§ Required tasks:
a - According to the auto-enrolment article, what is the Pensions Regulator focused on?
b - Echo the auto-enrolment article word for word, starting with "As nearly 2m" and going on through "other disciplinary measures.".
─── Excerpt to read
As nearly 2m smaller employers reach their auto-enrolment staging dates, Smart Pension's Griselda Williams asks what is being done to support them?
The Pensions Regulator has worked hard to provide clear and helpful guidance to support all participants through auto-enrolment regulation.
It is focused on educating and enabling employers and their advisers rather than enforcing fines and other disciplinary measures.
In spite of this, experiences at the coalface have tested the extent to which legacy schemes and systems can undertake the hand-holding employers need to get through compliance.
Employers need a huge amount of support to transfer the volumes of employee and contributions data that underpin a smooth transition.
Two waves
The first wave between 2012 and 2014 represented just 3 per cent of the total number of employers in the UK and boasted the largest workforces.
Schemes must provide administration platforms, support and services that can cope with the tsunami of 1.8m medium, small and micro-employers due to stage between now and early 2018
With this wave came the arrival of supertrusts and legacy schemes.
These are well placed with their existing platforms and support processes to absorb employers with sophisticated internal administration teams to manage their large volumes of eligible employees.
──────
─── Extracted material
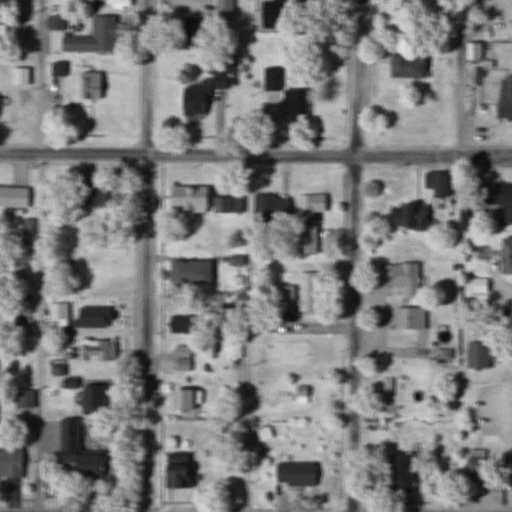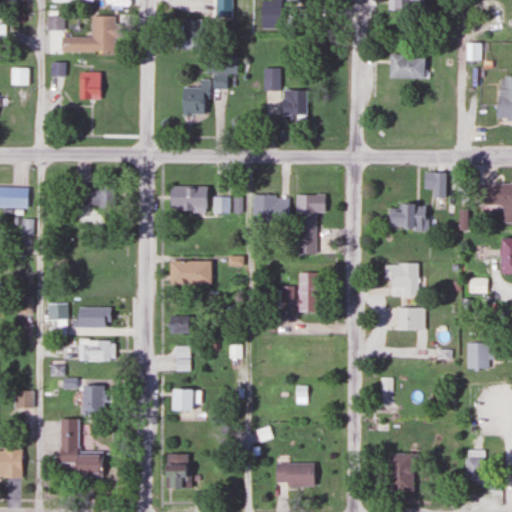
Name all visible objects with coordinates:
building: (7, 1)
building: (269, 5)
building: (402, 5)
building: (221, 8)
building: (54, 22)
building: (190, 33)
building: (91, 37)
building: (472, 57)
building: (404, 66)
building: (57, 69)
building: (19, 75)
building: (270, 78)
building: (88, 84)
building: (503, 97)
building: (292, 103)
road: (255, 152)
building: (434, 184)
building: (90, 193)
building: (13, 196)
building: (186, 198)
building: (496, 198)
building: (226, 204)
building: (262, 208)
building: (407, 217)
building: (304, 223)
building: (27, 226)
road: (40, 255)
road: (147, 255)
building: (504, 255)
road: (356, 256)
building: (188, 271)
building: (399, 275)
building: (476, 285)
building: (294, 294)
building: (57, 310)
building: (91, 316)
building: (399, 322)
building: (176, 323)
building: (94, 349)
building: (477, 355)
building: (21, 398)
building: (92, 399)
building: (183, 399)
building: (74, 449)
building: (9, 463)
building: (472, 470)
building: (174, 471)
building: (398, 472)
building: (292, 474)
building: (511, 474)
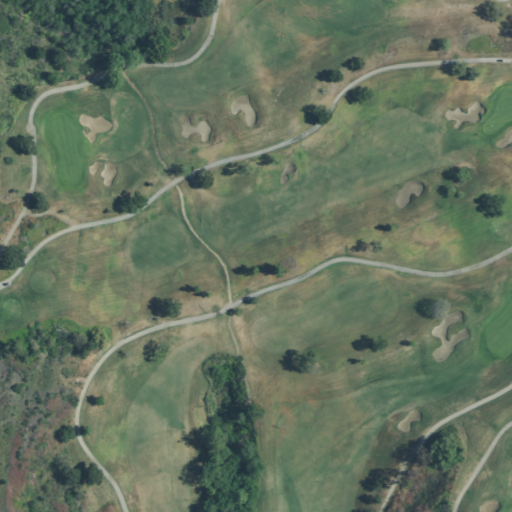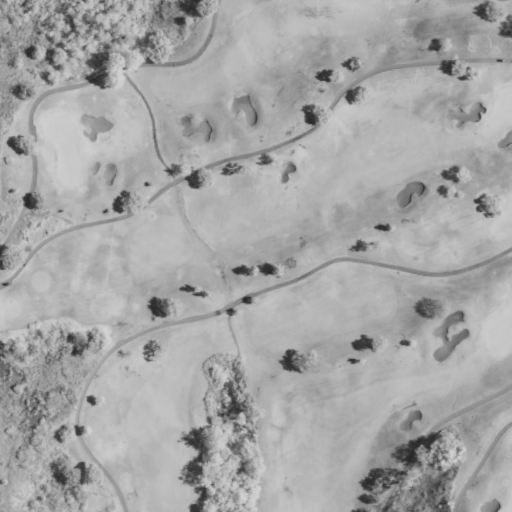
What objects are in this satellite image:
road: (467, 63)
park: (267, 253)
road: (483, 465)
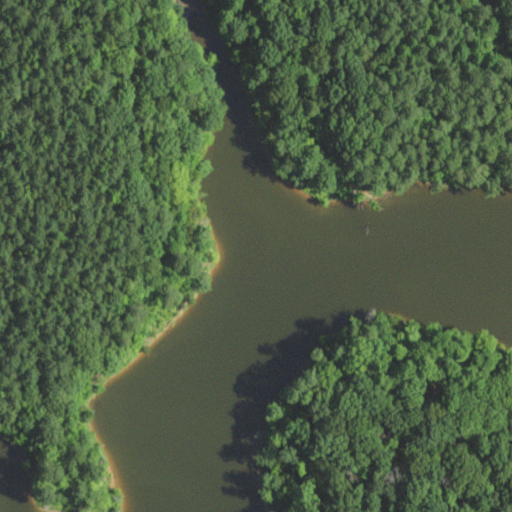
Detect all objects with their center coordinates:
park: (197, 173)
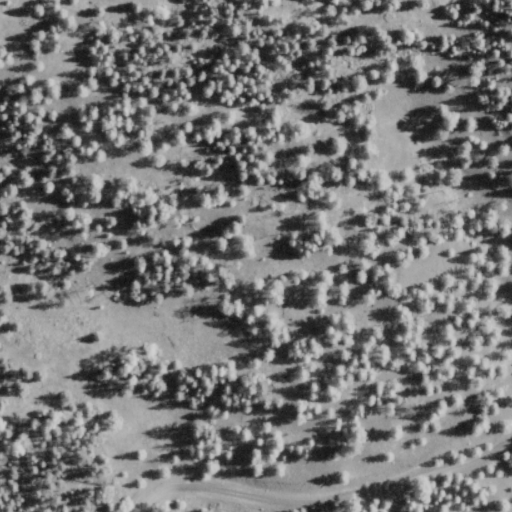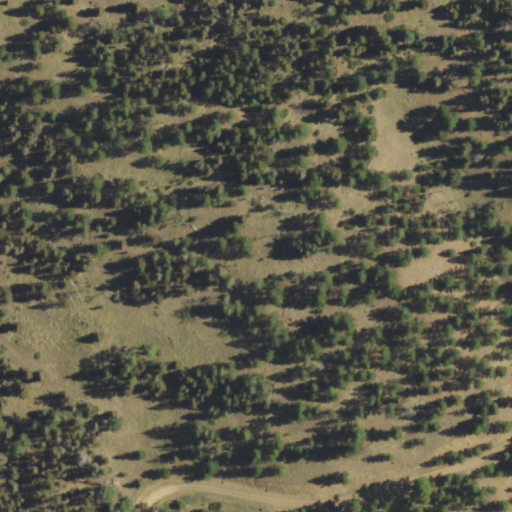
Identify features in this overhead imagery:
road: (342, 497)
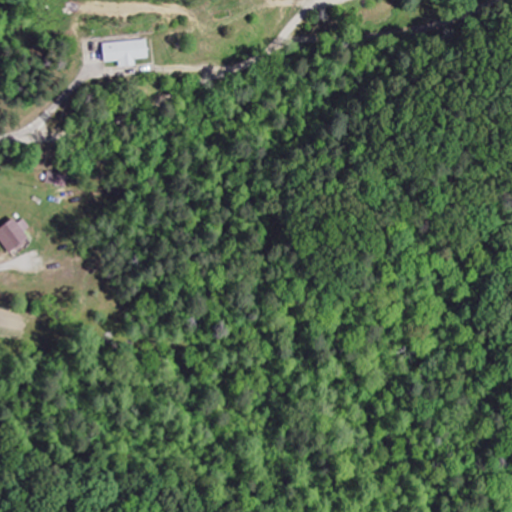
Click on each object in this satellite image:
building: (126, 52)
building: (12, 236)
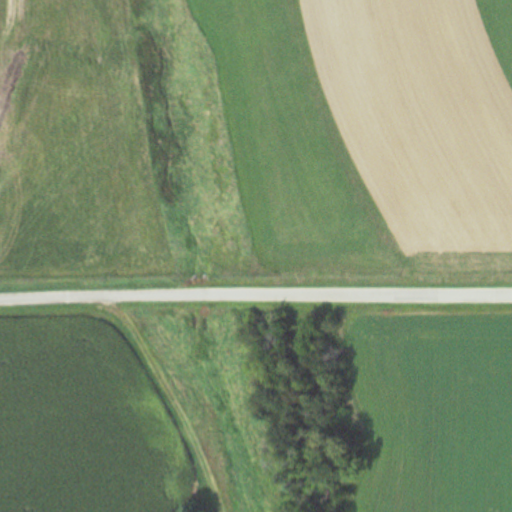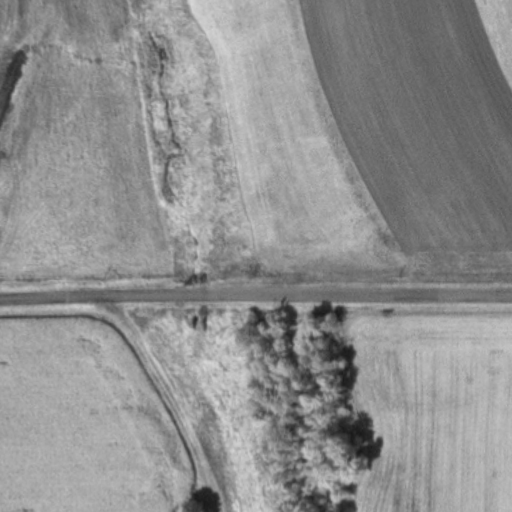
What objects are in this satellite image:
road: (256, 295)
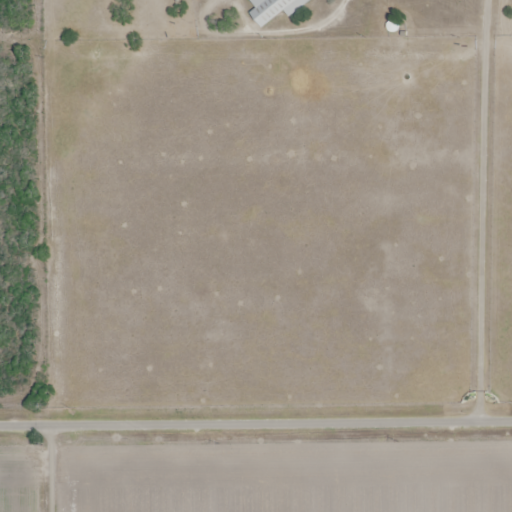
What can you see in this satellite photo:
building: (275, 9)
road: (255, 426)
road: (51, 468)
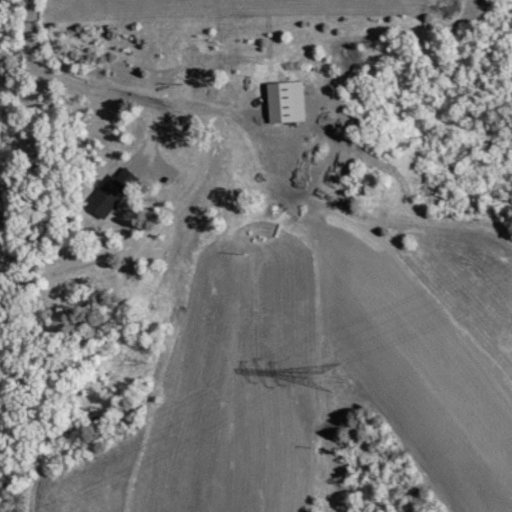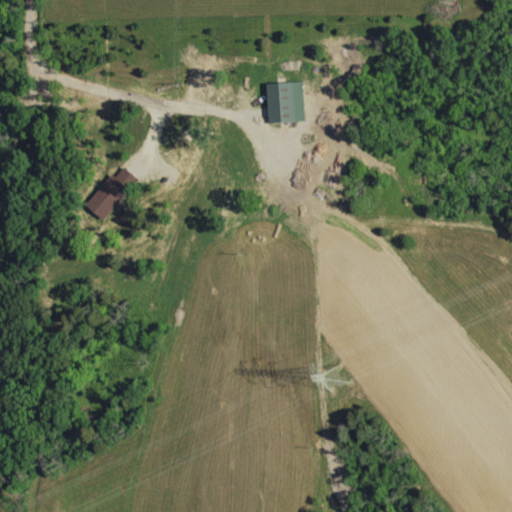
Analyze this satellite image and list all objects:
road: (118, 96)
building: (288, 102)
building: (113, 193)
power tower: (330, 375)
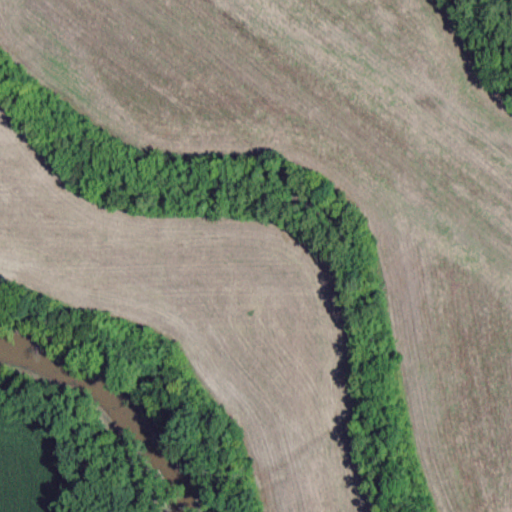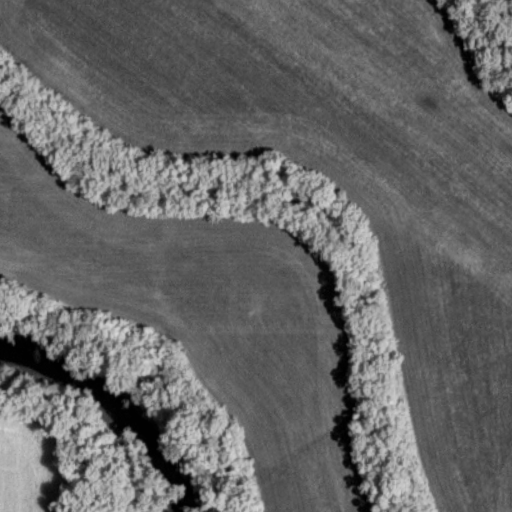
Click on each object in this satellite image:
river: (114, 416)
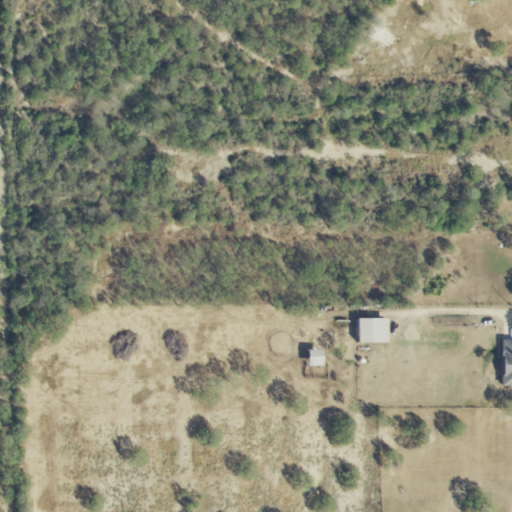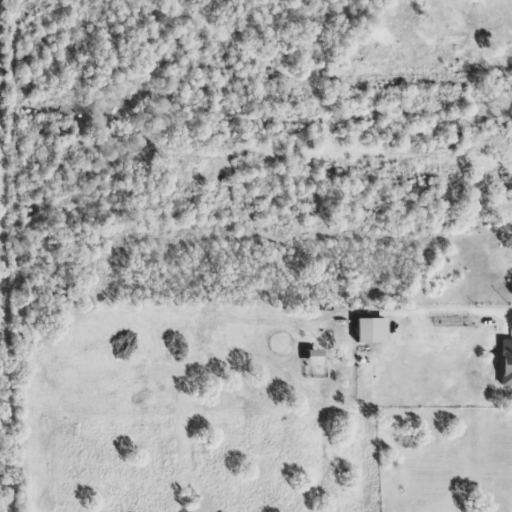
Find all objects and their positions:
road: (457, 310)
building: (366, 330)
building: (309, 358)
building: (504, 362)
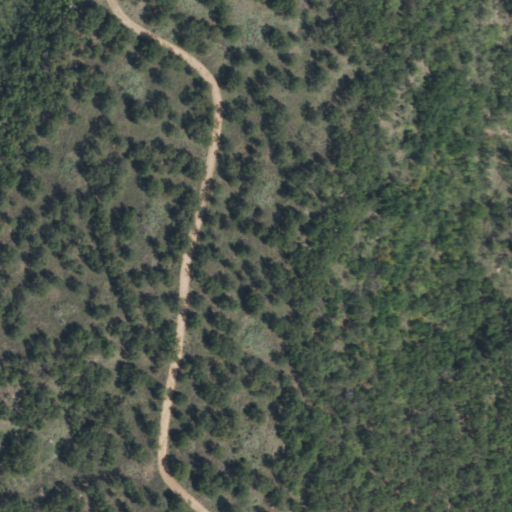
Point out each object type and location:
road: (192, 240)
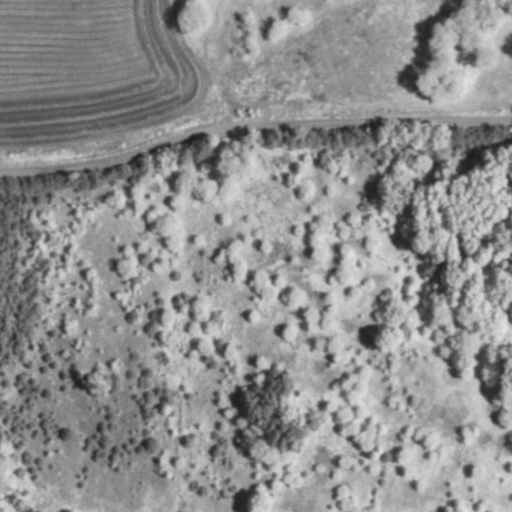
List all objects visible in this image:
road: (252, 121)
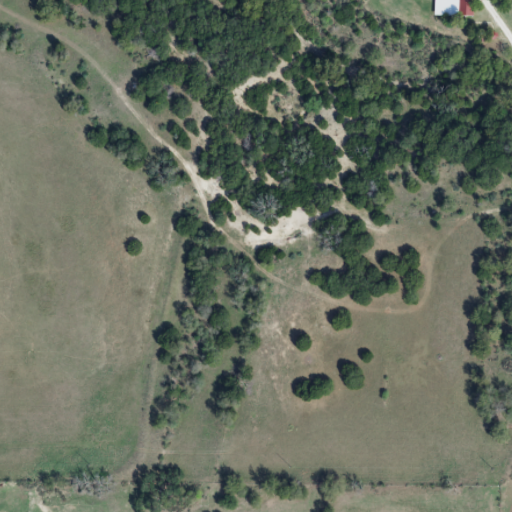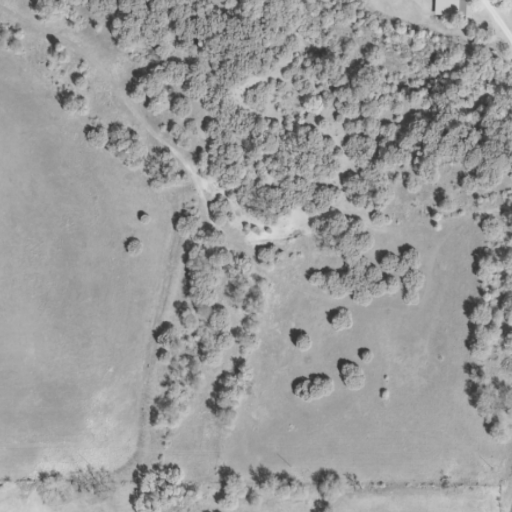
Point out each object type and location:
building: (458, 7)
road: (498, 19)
──────
§ Answers by task:
a - Educating and enabling employers and their advisers rather than enforcing fines and other disciplinary measures.

b -
As nearly 2m smaller employers reach their auto-enrolment staging dates, Smart Pension's Griselda Williams asks what is being done to support them?
The Pensions Regulator has worked hard to provide clear and helpful guidance to support all participants through auto-enrolment regulation.
It is focused on educating and enabling employers and their advisers rather than enforcing fines and other disciplinary measures.